Quitter un emploi tout en souhaitant bénéficier de l’allocation d’aide au retour à l’emploi (ARE) constitue une problématique courante pour de nombreux salariés. En effet, un départ professionnel mal anticipé peut entraîner une absence totale de ressources financières, alors même que les règles encadrant l'indemnisation chômage demeurent strictes. Selon l’article L5422-1 du Code du travail, les allocations chômage sont en principe réservées aux situations de perte involontaire d’emploi, telles que le licenciement, la fin de CDD, ou encore la rupture conventionnelle. Pour autant, le droit positif a progressivement évolué pour permettre, dans certaines hypothèses, l’ouverture de droits après une rupture initiée par le salarié, sous réserve que les conditions légales et réglementaires soient réunies.

Les salariés s’interrogent ainsi sur l’ensemble des dispositifs pouvant leur permettre de quitter leur emploi sans pour autant être privés d’indemnisation. Entre démission légitime, démission pour projet professionnel, rupture conventionnelle, résiliation pour faute de l’employeur, ou encore rupture anticipée du CDD, les possibilités sont multiples, mais chacune obéit à des règles précises. La jurisprudence, tout comme les textes issus du règlement général annexé à la convention du 15 novembre 2024 relative à l’assurance chômage, apporte des précisions indispensables que tout salarié doit connaître avant d’envisager une rupture.

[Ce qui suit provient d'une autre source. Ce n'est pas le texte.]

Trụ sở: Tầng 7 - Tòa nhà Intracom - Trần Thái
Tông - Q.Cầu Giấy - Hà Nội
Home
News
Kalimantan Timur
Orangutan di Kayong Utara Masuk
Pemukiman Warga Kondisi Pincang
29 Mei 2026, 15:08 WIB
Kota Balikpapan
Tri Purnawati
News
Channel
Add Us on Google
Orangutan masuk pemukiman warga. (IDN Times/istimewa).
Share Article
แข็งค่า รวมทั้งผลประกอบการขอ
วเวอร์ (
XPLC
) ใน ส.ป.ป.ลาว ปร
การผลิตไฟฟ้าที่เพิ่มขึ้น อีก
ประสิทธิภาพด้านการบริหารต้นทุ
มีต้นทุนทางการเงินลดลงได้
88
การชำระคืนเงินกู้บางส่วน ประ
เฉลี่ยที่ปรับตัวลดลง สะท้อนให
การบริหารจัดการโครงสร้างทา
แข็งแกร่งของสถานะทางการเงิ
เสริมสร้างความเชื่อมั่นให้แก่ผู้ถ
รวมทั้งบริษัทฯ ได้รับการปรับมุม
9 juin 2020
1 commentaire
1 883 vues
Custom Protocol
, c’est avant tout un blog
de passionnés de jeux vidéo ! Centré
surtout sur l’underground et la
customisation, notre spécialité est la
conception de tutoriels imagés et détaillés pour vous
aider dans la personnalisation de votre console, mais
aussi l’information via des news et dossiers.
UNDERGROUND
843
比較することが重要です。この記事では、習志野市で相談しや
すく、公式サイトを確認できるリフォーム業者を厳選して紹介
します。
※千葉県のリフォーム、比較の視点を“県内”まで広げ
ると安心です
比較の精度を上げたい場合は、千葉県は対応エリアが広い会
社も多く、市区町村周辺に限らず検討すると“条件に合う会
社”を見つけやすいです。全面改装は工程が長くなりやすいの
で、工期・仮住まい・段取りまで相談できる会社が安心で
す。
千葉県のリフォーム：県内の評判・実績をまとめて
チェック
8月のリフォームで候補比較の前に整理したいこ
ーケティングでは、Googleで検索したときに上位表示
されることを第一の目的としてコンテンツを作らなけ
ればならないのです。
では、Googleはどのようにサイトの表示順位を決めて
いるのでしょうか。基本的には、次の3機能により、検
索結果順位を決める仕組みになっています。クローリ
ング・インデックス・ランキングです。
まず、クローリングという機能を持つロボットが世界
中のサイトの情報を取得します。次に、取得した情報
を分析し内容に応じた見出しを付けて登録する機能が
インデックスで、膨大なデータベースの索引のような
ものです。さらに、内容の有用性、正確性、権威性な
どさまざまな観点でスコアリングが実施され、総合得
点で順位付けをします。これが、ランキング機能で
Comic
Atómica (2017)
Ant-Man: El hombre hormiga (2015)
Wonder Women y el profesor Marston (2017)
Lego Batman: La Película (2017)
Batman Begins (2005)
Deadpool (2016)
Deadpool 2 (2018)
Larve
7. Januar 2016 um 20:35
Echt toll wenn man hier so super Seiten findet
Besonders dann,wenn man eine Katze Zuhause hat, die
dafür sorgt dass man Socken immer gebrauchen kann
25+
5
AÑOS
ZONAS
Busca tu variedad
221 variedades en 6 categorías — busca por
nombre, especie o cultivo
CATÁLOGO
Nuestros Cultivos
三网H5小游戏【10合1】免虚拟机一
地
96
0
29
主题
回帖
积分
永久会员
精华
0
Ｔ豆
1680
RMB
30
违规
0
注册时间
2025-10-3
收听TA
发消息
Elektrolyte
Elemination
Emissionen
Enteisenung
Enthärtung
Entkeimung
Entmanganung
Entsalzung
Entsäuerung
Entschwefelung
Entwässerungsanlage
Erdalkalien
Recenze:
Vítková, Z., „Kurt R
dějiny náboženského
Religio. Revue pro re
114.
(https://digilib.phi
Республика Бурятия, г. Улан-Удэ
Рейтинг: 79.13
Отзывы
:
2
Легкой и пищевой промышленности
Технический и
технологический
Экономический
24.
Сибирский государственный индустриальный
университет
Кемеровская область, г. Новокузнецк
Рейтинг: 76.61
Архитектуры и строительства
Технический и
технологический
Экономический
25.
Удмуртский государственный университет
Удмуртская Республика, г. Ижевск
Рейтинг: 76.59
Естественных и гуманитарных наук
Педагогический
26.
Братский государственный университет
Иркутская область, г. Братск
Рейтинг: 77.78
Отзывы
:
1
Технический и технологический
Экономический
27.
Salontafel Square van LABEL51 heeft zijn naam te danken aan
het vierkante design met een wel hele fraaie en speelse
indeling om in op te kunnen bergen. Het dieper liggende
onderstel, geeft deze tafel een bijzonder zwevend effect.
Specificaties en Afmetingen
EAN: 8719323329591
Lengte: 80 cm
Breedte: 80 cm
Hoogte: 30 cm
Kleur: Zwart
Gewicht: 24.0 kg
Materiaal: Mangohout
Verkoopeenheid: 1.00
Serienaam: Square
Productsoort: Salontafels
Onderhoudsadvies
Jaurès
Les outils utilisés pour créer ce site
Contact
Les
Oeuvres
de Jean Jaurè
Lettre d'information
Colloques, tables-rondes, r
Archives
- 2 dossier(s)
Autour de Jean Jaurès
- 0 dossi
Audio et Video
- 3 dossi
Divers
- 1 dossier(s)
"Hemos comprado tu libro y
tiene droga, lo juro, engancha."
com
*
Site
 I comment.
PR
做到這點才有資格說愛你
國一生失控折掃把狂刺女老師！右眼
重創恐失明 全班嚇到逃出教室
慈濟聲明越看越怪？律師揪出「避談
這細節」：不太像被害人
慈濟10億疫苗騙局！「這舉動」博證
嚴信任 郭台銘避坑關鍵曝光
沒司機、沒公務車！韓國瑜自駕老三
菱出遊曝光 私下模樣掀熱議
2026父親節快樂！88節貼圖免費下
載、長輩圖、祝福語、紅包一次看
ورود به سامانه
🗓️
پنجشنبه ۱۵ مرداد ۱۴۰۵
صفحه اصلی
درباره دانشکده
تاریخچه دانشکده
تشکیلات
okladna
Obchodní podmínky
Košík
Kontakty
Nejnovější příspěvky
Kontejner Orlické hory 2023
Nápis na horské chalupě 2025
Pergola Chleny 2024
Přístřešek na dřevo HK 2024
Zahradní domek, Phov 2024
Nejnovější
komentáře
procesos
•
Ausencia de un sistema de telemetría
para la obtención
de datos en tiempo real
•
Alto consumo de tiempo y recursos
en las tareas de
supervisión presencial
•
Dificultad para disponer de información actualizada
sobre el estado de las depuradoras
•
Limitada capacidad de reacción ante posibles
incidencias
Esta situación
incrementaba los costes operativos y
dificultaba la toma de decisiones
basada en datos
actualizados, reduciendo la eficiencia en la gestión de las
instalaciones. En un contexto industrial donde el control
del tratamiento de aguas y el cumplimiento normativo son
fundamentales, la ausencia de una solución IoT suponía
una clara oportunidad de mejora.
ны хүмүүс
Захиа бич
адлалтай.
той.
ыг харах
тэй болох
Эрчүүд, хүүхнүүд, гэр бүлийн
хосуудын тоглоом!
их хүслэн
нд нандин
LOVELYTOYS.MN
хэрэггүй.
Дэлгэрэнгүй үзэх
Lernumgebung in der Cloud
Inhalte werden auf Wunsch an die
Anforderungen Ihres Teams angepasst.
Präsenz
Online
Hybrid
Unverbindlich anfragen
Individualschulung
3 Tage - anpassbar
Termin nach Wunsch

Ce panorama juridique complet proposé par defendstesdroits.fr vise à éclairer les justiciables sur les mécanismes légaux permettant d’accéder à l’indemnisation chômage selon le mode de rupture envisagé. Il permet également de comprendre les erreurs à éviter, notamment celles qui, comme l’abandon de poste, peuvent conduire à une privation totale de droits en raison de la présomption de démission désormais prévue par l’article L1237-1-1 du Code du travail.
L’enjeu pour le salarié est donc d’identifier la procédure adaptée, d’en connaître les exigences, les risques, les délais, et les conséquences financières. Cette analyse, structurée et détaillée, permet de comparer les solutions existantes afin d’anticiper une transition professionnelle dans un cadre légal sécurisé.

Sommaire

  1. Introduction
  2. La démission pour motif légitime
  3. La démission pour création d’entreprise ou reconversion
  4. La rupture conventionnelle
  5. La rupture aux torts de l’employeur
  6. La rupture anticipée du CDD
  7. Pourquoi éviter l’abandon de poste
  8. L’inscription auprès de France Travail

Solution n°1 : La démission du CDI pour motif légitime

Principe : l’ouverture des droits au chômage en cas de perte involontaire d’emploi

Selon l’article L5422-1 du Code du travail, seules les ruptures involontaires du contrat ouvrent droit à l’ARE. La démission étant, par nature, une rupture volontaire, elle ne permet normalement pas l’indemnisation.
Toutefois, lorsque la démission répond à un motif légitime, elle est traitée comme une rupture involontaire.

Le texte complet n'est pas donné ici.